[Problem to work on]:
Here is the task for the records below: repeat exactly the lines from the one with "coffee maker: present" to the one with "tissue box: none", both included, and nothing else.

· · · ·

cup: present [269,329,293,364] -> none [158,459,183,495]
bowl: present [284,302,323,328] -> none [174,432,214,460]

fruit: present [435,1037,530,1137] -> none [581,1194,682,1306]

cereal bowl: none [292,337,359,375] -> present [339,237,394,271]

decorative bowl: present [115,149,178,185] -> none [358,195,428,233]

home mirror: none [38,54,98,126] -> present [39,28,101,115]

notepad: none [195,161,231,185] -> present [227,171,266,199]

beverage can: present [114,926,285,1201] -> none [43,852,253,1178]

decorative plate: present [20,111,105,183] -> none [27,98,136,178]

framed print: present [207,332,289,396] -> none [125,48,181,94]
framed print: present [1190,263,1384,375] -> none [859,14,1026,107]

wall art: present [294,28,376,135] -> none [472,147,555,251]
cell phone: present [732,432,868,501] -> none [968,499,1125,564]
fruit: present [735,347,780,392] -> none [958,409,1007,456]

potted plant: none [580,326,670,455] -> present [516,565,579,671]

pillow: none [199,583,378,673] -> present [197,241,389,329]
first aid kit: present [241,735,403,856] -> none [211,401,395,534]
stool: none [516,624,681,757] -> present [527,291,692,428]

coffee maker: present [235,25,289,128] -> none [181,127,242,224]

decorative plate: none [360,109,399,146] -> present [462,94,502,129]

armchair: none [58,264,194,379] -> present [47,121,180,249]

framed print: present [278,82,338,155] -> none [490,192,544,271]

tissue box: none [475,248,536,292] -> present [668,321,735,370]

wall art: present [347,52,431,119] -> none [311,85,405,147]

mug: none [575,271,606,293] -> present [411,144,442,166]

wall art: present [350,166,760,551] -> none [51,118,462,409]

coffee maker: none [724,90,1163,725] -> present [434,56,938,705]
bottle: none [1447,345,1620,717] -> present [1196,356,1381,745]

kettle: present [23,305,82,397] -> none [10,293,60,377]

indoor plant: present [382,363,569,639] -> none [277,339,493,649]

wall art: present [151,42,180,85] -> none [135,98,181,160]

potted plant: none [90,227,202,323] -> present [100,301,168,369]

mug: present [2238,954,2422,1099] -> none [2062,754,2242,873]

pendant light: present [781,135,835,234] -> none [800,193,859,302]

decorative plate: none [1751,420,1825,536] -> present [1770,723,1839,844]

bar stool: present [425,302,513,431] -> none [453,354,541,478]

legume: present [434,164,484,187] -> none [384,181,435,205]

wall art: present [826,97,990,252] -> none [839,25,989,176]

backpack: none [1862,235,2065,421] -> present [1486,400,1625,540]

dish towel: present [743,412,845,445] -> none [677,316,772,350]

· · · ·

[Your solution]:
coffee maker: present [235,25,289,128] -> none [181,127,242,224]

decorative plate: none [360,109,399,146] -> present [462,94,502,129]

armchair: none [58,264,194,379] -> present [47,121,180,249]

framed print: present [278,82,338,155] -> none [490,192,544,271]

tissue box: none [475,248,536,292] -> present [668,321,735,370]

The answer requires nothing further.